Actes de procédure

Nullité - Vice de forme - Défaut de désignation de l’organe représentant la personne morale
Chambre mixte, 22 février 2002 (Bull. n° 1)

La Caisse régionale de crédit agricole mutuel Centre Loire (CRCAM) a, en son nom et en qualité de mandataire de plusieurs banques, assigné le représentant des créanciers et le commissaire à l’exécution du plan de la société coopérative Agricher en validité d’un warrant.

Ces derniers ont soulevé la nullité de l’assignation qui précisait simplement que la CRCAM agissait "poursuites et diligences de ses représentants légaux", tant en son nom personnel que comme mandataire des autres banques agissant elles-mêmes "poursuites et diligences de leurs représentants légaux", au motif que le défaut de désignation de l’organe représentant la personne morale dans l’acte d’assignation constituait un vice de fond.

La cour d’appel de Bourges avait retenu cette thèse et s’appuyant sur un arrêt de la Chambre commerciale du 3 juin 1998 (publié au bulletin des arrêts des chambres civiles, n° 174), elle avait prononcé la nullité de l’assignation au motif que son libellé ne permettait pas de vérifier si les "représentants légaux" avaient qualité pour représenter en justice les différents établissements et que ce défaut constituait un vice de fond.
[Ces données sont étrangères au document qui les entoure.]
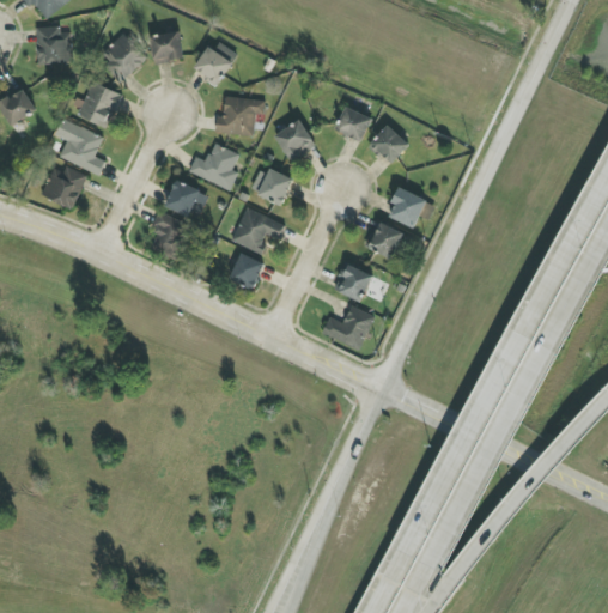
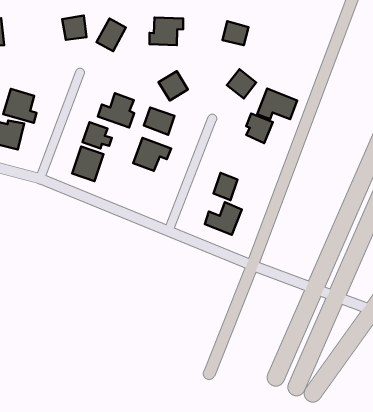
building: [98,31,147,81] -> none
building: [78,80,122,127] -> none
building: [215,95,265,135] -> [150,18,183,45]
building: [335,105,372,140] -> [223,21,249,45]
building: none -> [257,88,297,119]
building: [367,221,405,259] -> none
building: [230,253,265,289] -> none

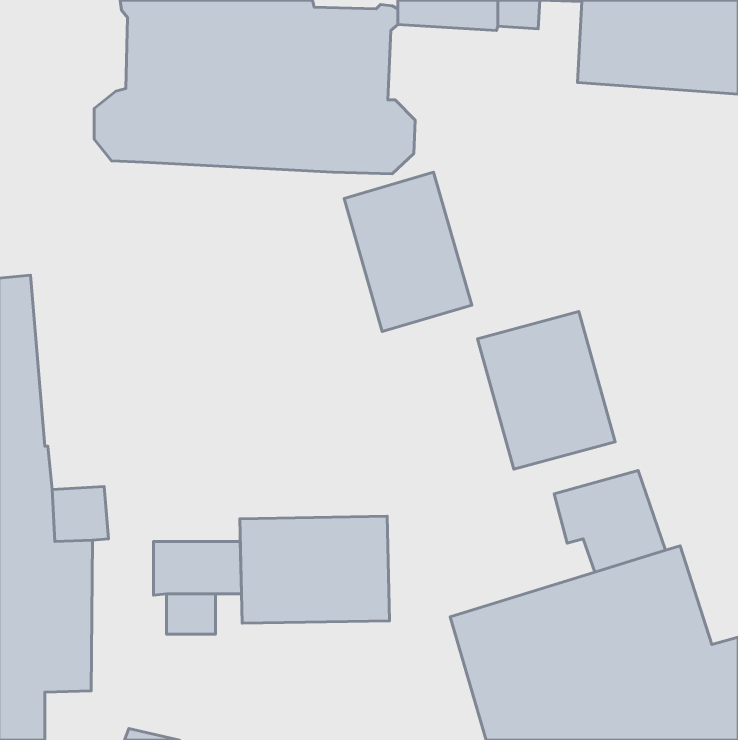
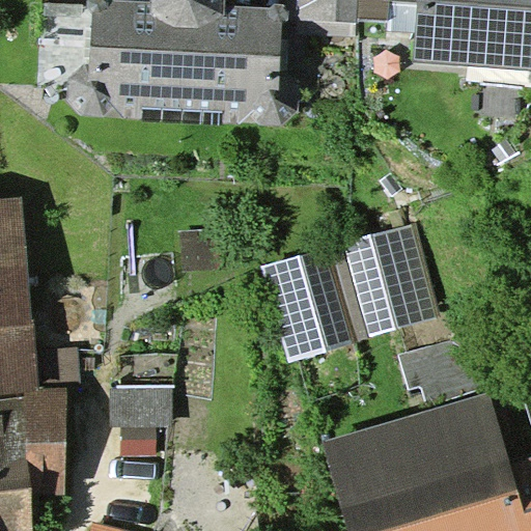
building: [344,172,472,331] -> none
building: none -> [260,247,353,362]
building: [240,516,390,623] -> none

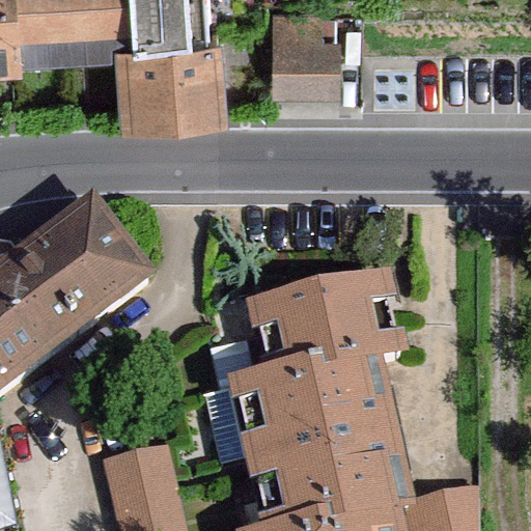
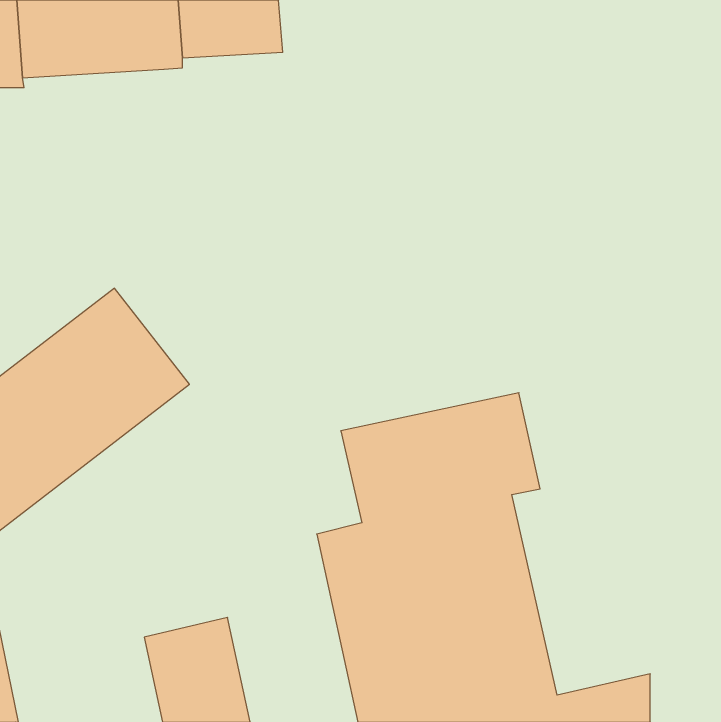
building: [275,17,339,97] -> none
building: [120,38,221,120] -> none

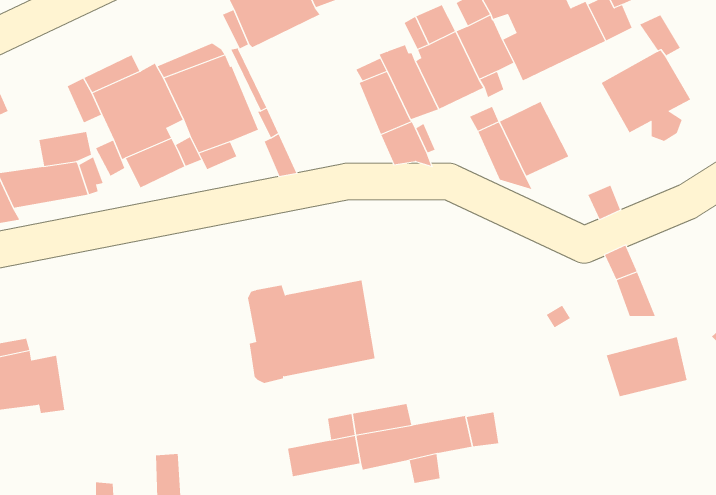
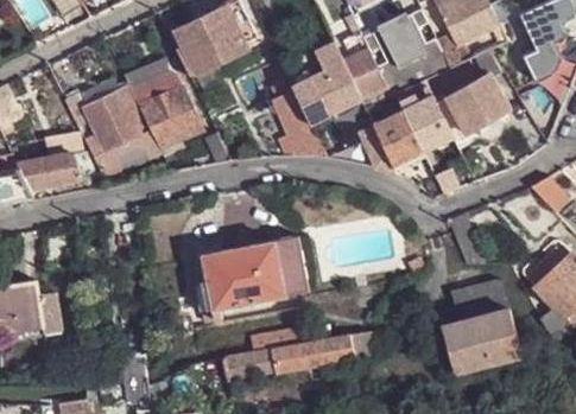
building: none -> [403,96,452,149]
building: none -> [276,234,310,293]
building: none -> [445,310,520,372]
Aux termes des articles 56 et 648 du nouveau Code de procédure civile, les actes d’huissiers doivent indiquer "si le requérant est une personne morale : sa forme, sa dénomination, son siège social et l’organe qui le représente légalement". Mais le défaut de l’une des mentions constitue-t-il un vice de forme ou un vice de fond ?

On sait que les vices de fond sont énumérés par l’article 117 du nouveau Code de procédure civile et que les nullités pour vice de forme sont expressément prévues par la loi, ou résultent d’un manquement à une formalité substantielle ou d’ordre public (art. 114 du nouveau Code de procédure civile), l’une des différences essentielles avec les vices de fond étant que celui qui invoque le vice de forme doit prouver le grief que lui cause l’irrégularité commise.

En l’espèce, la Chambre mixte a estimé qu’on ne pouvait considérer qu’il y avait vice de fond. Rien ne permet en effet de dire que l’acte d’assignation faisait apparaître un défaut de capacité d’ester en justice ou un défaut de pouvoir et il était loisible aux défendeurs de demander toutes justifications sur la qualité et les pouvoirs des auteurs de l’assignation. L’acte nécessitait peut-être une demande d’éclaircissement, mais en lui-même, il ne pouvait permettre de constater un vice de fond : il ne pouvait donc s’agir que d’un vice de forme et les défendeurs devaient justifier de l’existence d’un grief, ce qu’ils ne faisaient pas.

Il est intéressant de rapprocher cet arrêt de celui rendu au visa de l’article 933 du nouveau Code de procédure civile par l’Assemblée plénière de la Cour de cassation le 7 juillet 2000. Il a été en effet affirmé qu’en matière de procédure sans représentation obligatoire, l’indication dans la déclaration d’appel de l’organe représentant légalement la personne morale n’est pas exigée : c’est bien dans le même esprit -la volonté d’éviter un formalisme trop pesant- que la Chambre mixte de la Cour de cassation a tranché. Il semble possible d’en déduire que la solution retenue par ces deux arrêts est valable pour tout acte de procédure.